The recent Creation Museum visit taken by 300 secularists has been getting lots of attention and even an article from ABC. While overall I found the article to be pretty fair and balanced, I couldn’t help noticing that there was an error. You may have heard the story of Derek Rodgers (namedrop: I knew him personally before he became famous!) who got kicked out for wearing a shirt that said “There’s probably no God, now stop worrying and enjoy your life.” In the article, the shirt, and the bus campaign slogan, is quoted as saying “There’s probably no God, so get over it.”
Now, a quick Google image search, and the above photo (although you still can’t really see the shirt all that clearly) are evidence that that’s not what the slogan actually says.
Minor error?

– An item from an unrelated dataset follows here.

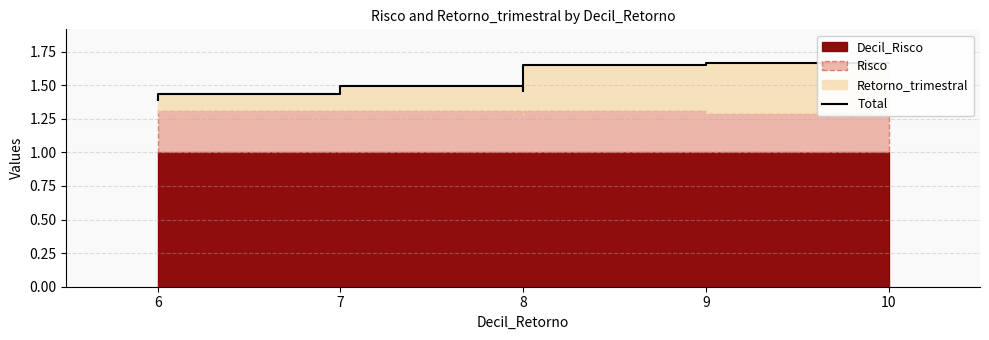

What is the approximate value at 6?

1.4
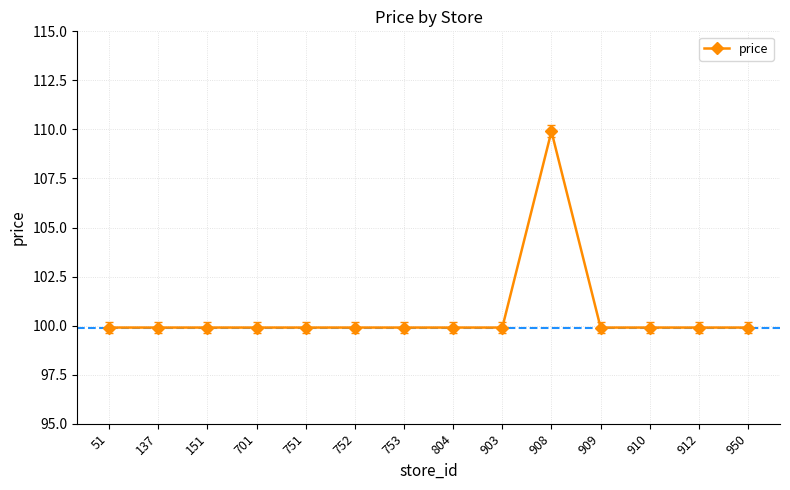

What is the value of the 12th point from the left?

99.9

You might say that, but there’s also some cheesy saying about the devil being in the details.
I would say that there is a big difference between saying that the shirt said “stop worrying and enjoy your life” and “get over it.” The devoutly religious will probably still be offended either way, but the average passerby who reads “get over it” probably thinks to himself or herself “humph, those rude Atheists are at it again being rude” whereas they’d be less likely to react negatively to the former.
So what did I do about it besides hash out a blog post? I sent ABCNews.com an e-mail using this comment form with the category of “Inaccurate Information”, told them I was an acquaintance of Derek Rodgers and happened to know what the shirt said, and politely suggested that they Google-image searched the Atheist Bus Campaign.
What I’d like to know is why more people don’t seem to get worked up about this sort of thing. My experience with a few non-atheism-related errors in articles in the past is that they get fixed. The BBC once did a sloppy job of changing an article that said the Columbine shootings occured “in Denver, Colorado” by saying they occured “near Denver” but these people pay attention to these things nonetheless. They do have reputations at stake.
And Atheists have reputations too.
News sources usually do have means of contact for tips like these from the general population and they’re not hard to find. What I don’t understand is why more people don’t do that. If you can write a letter to a senator, or, hell, if you can get worked up because somebody once spread a nasty rumor about you at school, you can find the motivation to fix errors in widely read news sources where people get their information from.